I've attched a simple exmaple of csv file used for testing and illutrating.
Anyone having a solution to avoid this ?
Operating system used: Windows
Answers
-
Turribeach Dataiku DSS Core Designer, Neuron, Dataiku DSS Adv Designer, Registered, Neuron 2023 Posts: 2,467 Neuron
First of all that is not a CSV file, it's a TSV file (tab separated values):
The file extension does not determine the file format, the file contents do. It's best practice to remove leading and trailing spaces. But this can be changed if needed. In the file upload dataset set the Quoting style to "No escaping nor quoting":
This will force Dataiku to quote around your TSV fields and that will preserve the leading and trailing spaces.

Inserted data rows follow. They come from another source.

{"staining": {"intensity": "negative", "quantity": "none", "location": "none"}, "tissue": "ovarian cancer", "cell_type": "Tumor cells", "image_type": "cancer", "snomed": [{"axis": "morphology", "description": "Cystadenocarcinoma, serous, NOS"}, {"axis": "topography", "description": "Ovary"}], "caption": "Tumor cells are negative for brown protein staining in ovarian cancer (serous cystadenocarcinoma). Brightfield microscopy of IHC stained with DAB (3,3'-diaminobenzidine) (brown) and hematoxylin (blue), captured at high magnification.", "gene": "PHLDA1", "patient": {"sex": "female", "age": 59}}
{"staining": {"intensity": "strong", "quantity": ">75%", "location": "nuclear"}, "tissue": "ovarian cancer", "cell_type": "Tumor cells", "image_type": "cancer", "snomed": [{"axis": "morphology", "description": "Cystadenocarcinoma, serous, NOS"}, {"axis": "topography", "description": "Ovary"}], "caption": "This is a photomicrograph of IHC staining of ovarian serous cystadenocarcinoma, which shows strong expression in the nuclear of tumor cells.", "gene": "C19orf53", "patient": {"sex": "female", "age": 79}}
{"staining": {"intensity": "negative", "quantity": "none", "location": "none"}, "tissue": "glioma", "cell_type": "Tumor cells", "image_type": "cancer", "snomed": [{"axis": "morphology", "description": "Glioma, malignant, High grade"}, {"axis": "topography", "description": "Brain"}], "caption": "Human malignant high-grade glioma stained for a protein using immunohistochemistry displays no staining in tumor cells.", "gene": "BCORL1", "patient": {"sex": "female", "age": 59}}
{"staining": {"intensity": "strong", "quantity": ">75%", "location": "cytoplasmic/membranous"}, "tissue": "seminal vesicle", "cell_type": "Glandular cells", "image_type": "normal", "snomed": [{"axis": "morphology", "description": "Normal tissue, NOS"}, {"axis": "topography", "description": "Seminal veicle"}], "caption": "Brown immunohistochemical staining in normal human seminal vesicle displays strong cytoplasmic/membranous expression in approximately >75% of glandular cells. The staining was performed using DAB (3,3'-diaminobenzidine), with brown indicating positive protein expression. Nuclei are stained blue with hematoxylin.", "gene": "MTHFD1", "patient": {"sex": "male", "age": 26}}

Then use a Prepare recipe to remove the quoting:
I added a length column so you can see it's working properly.
-
Thx for reply, but it doesn't work on as you mentioned, i don't see quotes added when changing to No escape nor quoting :(
Found a solution by adding a python recipe and a dataset
import dataiku
from dataiku import pandasutils as pdu
import pandas as pd
import os
input_folder = dataiku.Folder("JRcybThx")
input_folder_path = input_folder.get_path()
file_name = "test_file.csv"
file_path = os.path.join(input_folder_path, file_name)
test_trim = pd.read_csv(file_path, sep='|', dtype=str, engine='python', skip_blank_lines=False, keep_default_na=False)
# Write recipe outputs
test_trim_dataset = dataiku.Dataset("test_trim")
test_trim_dataset.write_with_schema(test_trim)